It began four years ago as an exercise of the imagination. Today, the rebuild of a thirty-foot steel sloop approaches completion and a group of high school students meets on a regular basis to plan a voyage between Maine and Florida. This is VIVA, the Vinalhaven Island Viking Adventure.
The project began during the 2002-2003 academic year when three students spent a semester brainstorming ideas for their ideal learning experience. They wanted to build a boat and sail around the world. During discussions of the many practical considerations surrounding such a feat, the idea morphed into rebuilding a small boat and attempting the more modest cruise of the Eastern seaboard. Encouraged to make their ideas a reality, the students located a boat project that had stalled and convinced the project’s originator that what he had begun could be completed in the Vinalhaven vocational education program. Grants and proposals were written to secure the funding necessary to transport the boat from Florida to Maine. The boat was moved into the Vinalhaven shop in January, 2004.

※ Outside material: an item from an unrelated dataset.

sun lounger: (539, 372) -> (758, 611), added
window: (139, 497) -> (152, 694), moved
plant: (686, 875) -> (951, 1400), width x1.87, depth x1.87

The boat is a 30-foot steel sloop designed by Al Mason and built by Gilbert Klingel. The design, called Intrepid, first appeared in The Rudder magazine in 1945. There were three installments in this how-to-build series. Described as “a fairly small boat that will be an able, comfortable ship, suitable for any normal cruising yet one which can make the big long cruise when the day really comes,” the Intrepid must have struck Klingel’s fancy. He first built a boat to this design for his own use in the early 1950’s. Subsequently, Klingel built as many as a half-dozen duplicates of the design throughout the 1950s. Whether these boats were built for known clients or on speculation is not clear. What is clear is that Al Mason’s design combined with Gilbert Klingel’s expertise and understanding of steel construction produced a seaworthy and long lived cruising vessel, the smallest to be built in steel up until this time.
The boat that arrived in Vinalhaven was a bare hull. The plywood deck and mahogany cabin house were in place but those, too, were removed before construction began. The eighth-inch steel hull had been sand blasted and suspect plating renewed prior to priming. With the deck and house gone, students replaced some additional steel before continuing the painting process until all the steel, inside and out, was protected by four coats of paint.

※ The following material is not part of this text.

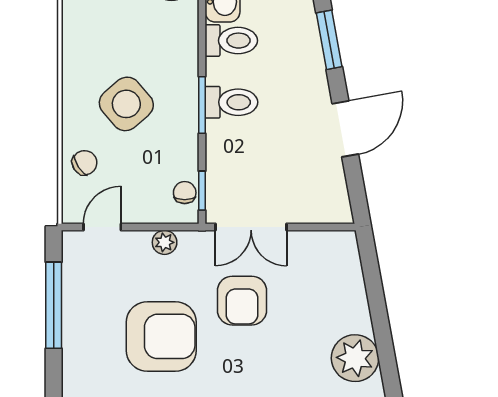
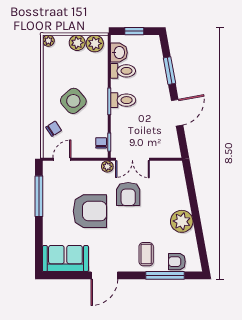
plant: (165, 242) -> (107, 166), moved

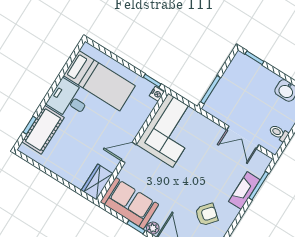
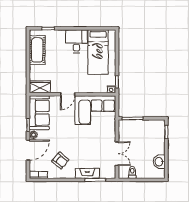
cot: (43, 130) -> (37, 50), moved, turned 90
double door: (243, 137) -> (117, 154), swing flipped
door: (129, 153) -> (68, 94), swing flipped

Before any interior furnishings were begun, the students installed a full ceiling of cedar in the main cabin and oak in the forepeak. Bunks, navigation station, galley, engine box and all other interior accommodations were designed by mock-up. Fuel tanks were first made of plywood that eventually became the male plugs for fiberglass tanks, providing twenty-two gallons of fuel storage. Fifty gallons of water storage fit under the two settees in the main cabin.
The woodwork below is a bright, airy combination of varnished wood and painted plywood. Ample ventilation is supplied by eight opening ports salvaged from a sister ship and a Dorade-type skylight. There is bunk space for six, using two pipe berths for shorter two- or three-day outings. For extended cruising, two berths in the main cabin, a quarter berth on the starboard side and a double berth up forward provide ample space for four.
The nearly completed boat filling the Vinalhaven shop today is barely recognizable from the empty vessel of two years ago. While the layout and construction methods appear quite traditional, there are subtleties that should not be overlooked. It was a conscious choice to minimize reliance on fossil fuel energy sources. The 20 hp, three-cylinder Beta diesel power plant is intended for bio-diesel. Electricity comes from a wind turbine and photovoltaic panel, as well as the alternator. LED lighting and digital communications highlight energy saving technologies. Propulsion should improve from the original design with the inclusion of a fully battened main sail. A dehydrating Air Head Dry Toilet was installed, instead of a conventional holding tank.
To be launched Saturday, May 20, the boat will provide students with a truly unique learning opportunity. Next fall, four revolving groups of three students will carry this project to the next level of inter-disciplinary cooperation and experiential education as they sail from Maine to Florida over the course of a school year. Each group will be on board for six weeks of a corresponding nine-week quarter. The remaining three weeks of the quarter are used for planning, reflection, compiling, presenting and transitioning in and out of the classroom. Teachers at the Vinalhaven School continue to work together to develop curriculums in English, math, science, and the social sciences that capitalize on the unique opportunity of sailing the Eastern seaboard. The relevance of these core subjects becomes more apparent as they are further integrated with seamanship and navigation. On-board experiences will be shared back home and throughout the world using an on-board computer and Internet connectivity.
This phase of the project is known as VIVA, a word used to shout enthusiastic approval. It means, “to live.” It is also the acronym for the Vinalhaven Island Viking Adventure.
Mark Jackson teaches at the Vinalhaven School.